(Beginning of Text segment)

Electrical interconnection of the elementary structures is
advantageously made, along the side wall of the substrates of the
elementary structures, and not therethrough as in methods of prior
art.
[0035] Performing steps of electrically interconnecting and
mechanically securing in two distinct steps prevents problems of
chemical incompatibility in the liquid state between adhesives,
which can deteriorate electrical conduction properties of the
conductive adhesives. Indeed, in the case of an electrically
conductive adhesive containing metallic inclusions, these can be
buried in a bigger electrically insulating matrix, which affects
electric conduction properties obtained by percolating metallic
inclusions.
[0036] Arranging compartments (clearance and tank) enables the flow
and excess of adhesives used to be better channelled.
[0037] The assembly method is simple to implement. Microelectronic
components, and especially lithiated layers of microbatteries, of
the elementary structures are efficiently encapsulated by means of
this integrating method.
[0038] Advantageously, the mould is of polysiloxane, and preferably
of PDMS. These materials have aversion properties towards
electrically insulating and conductive adhesives, due to the
incompatibility of the chains of the polymer with hydrophilic
surfaces or products. The final assembly is easy to remove from the
assembly mould.
[0039] This method is easy to implement relative to the methods
according to prior art which need relatively complex and/or
expensive equipment for handling components to make vertical
stacks.
[0040] The assembly mould necessary to implement the method
according to the invention is an inexpensive element, easy to
manufacture and to use.
[0041] A three-dimensional device, obtained by the previously
described method, comprises a first elementary structure and a
second elementary structure, forming a vertical stack, each
elementary structure comprising a substrate covered with a
microelectronic component and with electrical contacts electrically
connected to the microelectronic component, a layer of electrically
insulating adhesive being disposed between the first elementary
structure and the second elementary structure, and an electrically
conductive layer electrically connecting the electrical contacts of
the first elementary structure and the second elementary structure,
along the vertical stack.
[0042] Such a device can comprise from 4 to 7 vertically stacked
elementary structures.
[0043] The device obtained has a good mechanical strength.
[0044] In the device, electric interconnection between the
different stages is ensured by the continuity of conductive
adhesive dots between the different levels of electrical contacts
of each elementary structure. For this reason, electric connections
are located on the flanks of the assembled module and not through
the substrates. Recontacting can then be made on the flanks of the
module or on the surface of the first or last component making up
the stack.

(End of Text segment)
(Beginning of Raw data)

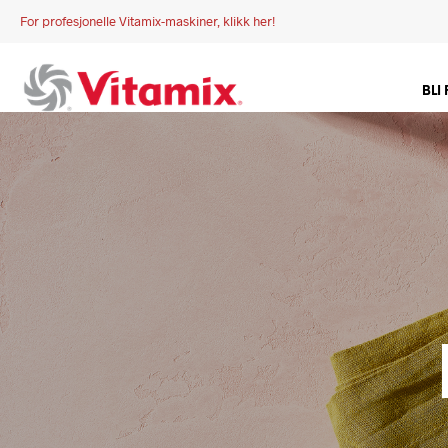
For profesjonelle Vitamix-maskiner, klikk her!
BLI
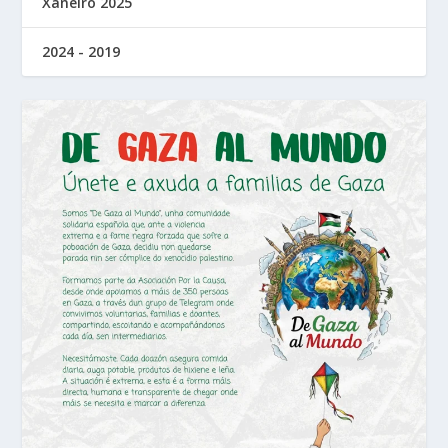
Xaneiro 2025
2024 - 2019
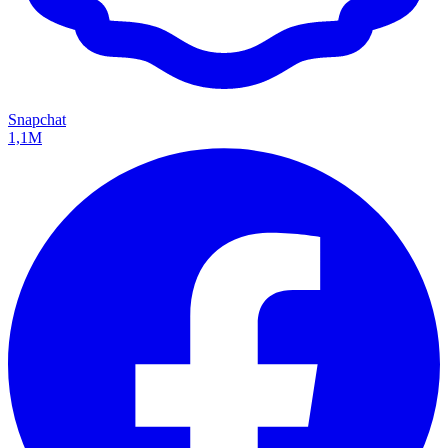
Snapchat
1,1M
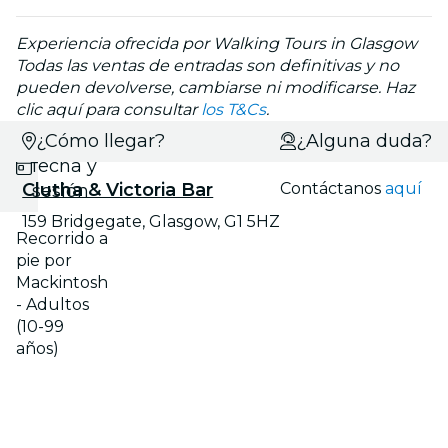
Experiencia ofrecida por Walking Tours in Glasgow
Todas las ventas de entradas son definitivas y no
pueden devolverse, cambiarse ni modificarse. Haz
clic aquí para consultar
los T&Cs
.
Selecciona
¿Cómo llegar?
¿Alguna duda?
fecha y
Clutha & Victoria Bar
Contáctanos
aquí
sesión
159 Bridgegate, Glasgow, G1 5HZ
Recorrido a
pie por
Mackintosh
- Adultos
(10-99
años)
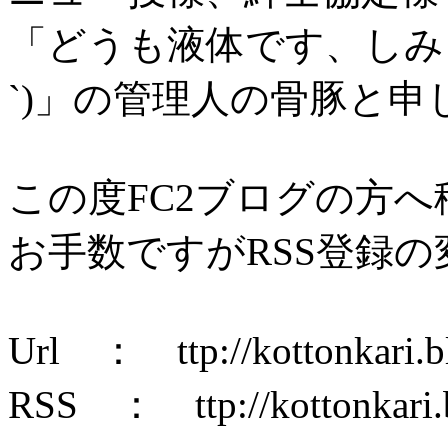
「どうも液体です、しみる
`)」の管理人の骨豚と申
この度FC2ブログの方
お手数ですがRSS登録
Url ： ttp://kottonkari.b
RSS ： ttp://kottonkari.b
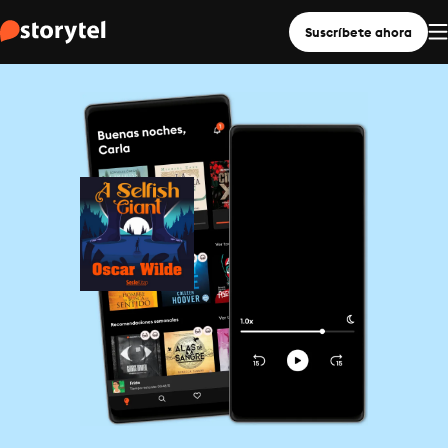
Suscríbete ahora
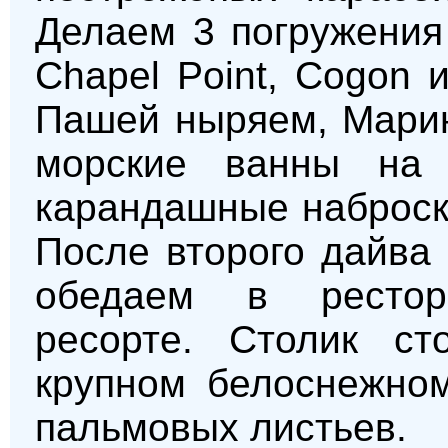
Делаем 3 погружения
Chapel Point, Cogon 
Пашей ныряем, Марин
морские ванны на 
карандашные наброск
После второго дайва
обедаем в рестор
ресорте. Столик ст
крупном белоснежном
пальмовых листьев.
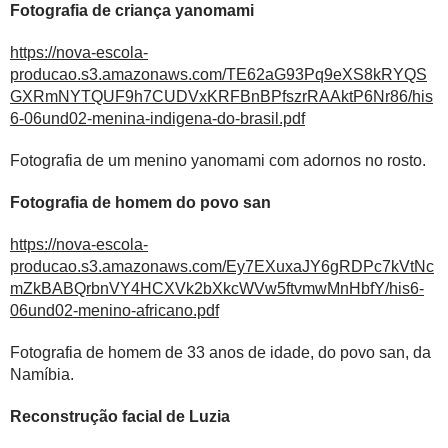
Fotografia de criança yanomami
https://nova-escola-
producao.s3.amazonaws.com/TE62aG93Pq9eXS8kRYQS
GXRmNYTQUF9h7CUDVxKRFBnBPfszrRAAktP6Nr86/his
6-06und02-menina-indigena-do-brasil.pdf
Fotografia de um menino yanomami com adornos no rosto.
Fotografia de homem do povo san
https://nova-escola-
producao.s3.amazonaws.com/Ey7EXuxaJY6gRDPc7kVtNc
mZkBABQrbnVY4HCXVk2bXkcWVw5ftvmwMnHbfY/his6-
06und02-menino-africano.pdf
Fotografia de homem de 33 anos de idade, do povo san, da
Namíbia.
Reconstrução facial de Luzia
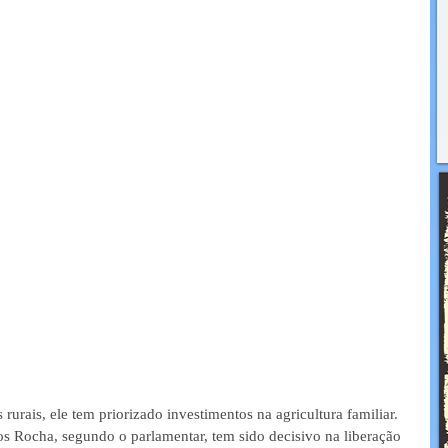
rurais, ele tem priorizado investimentos na agricultura familiar. 
s Rocha, segundo o parlamentar, tem sido decisivo na liberação 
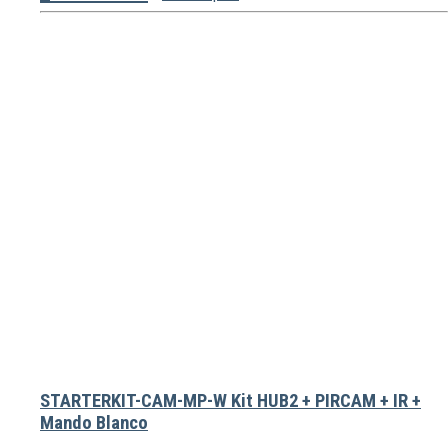
STARTERKIT-CAM-MP-W Kit HUB2 + PIRCAM + IR +
Mando Blanco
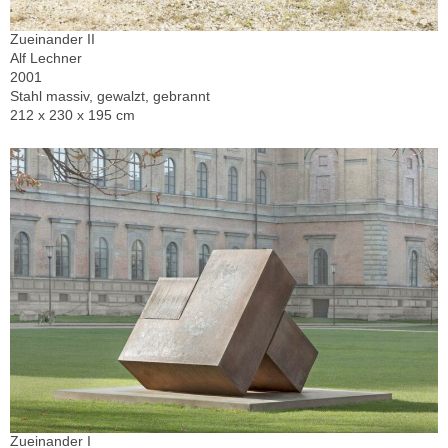
Zueinander II
Alf Lechner
2001
Stahl massiv, gewalzt, gebrannt
212 x 230 x 195 cm
Zueinander I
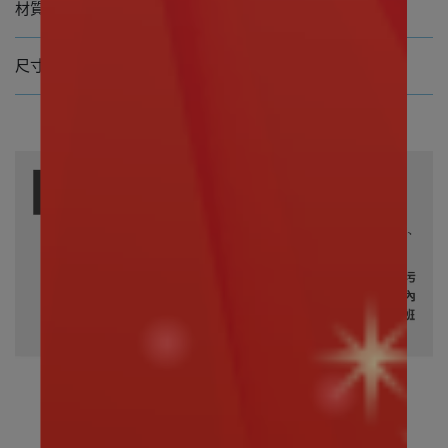
材質 100%聚酯纖維
尺寸 高約30公分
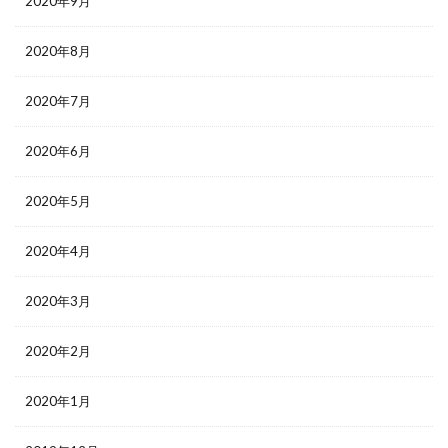
2020年9月
2020年8月
2020年7月
2020年6月
2020年5月
2020年4月
2020年3月
2020年2月
2020年1月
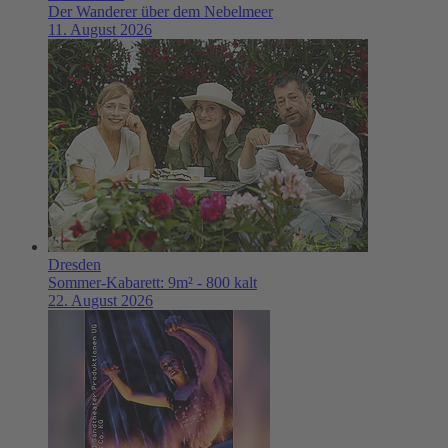
Der Wanderer über dem Nebelmeer
11. August 2026
Dresden
Sommer-Kabarett: 9m² - 800 kalt
22. August 2026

(End of Raw data)

Directions:
Set down, word for word, the part of the assembly method text that opens with the words containing "[0038] Advantageously, the" and closes with "assembly mould.".

Reply:
[0038] Advantageously, the mould is of polysiloxane, and preferably
of PDMS. These materials have aversion properties towards
electrically insulating and conductive adhesives, due to the
incompatibility of the chains of the polymer with hydrophilic
surfaces or products. The final assembly is easy to remove from the
assembly mould.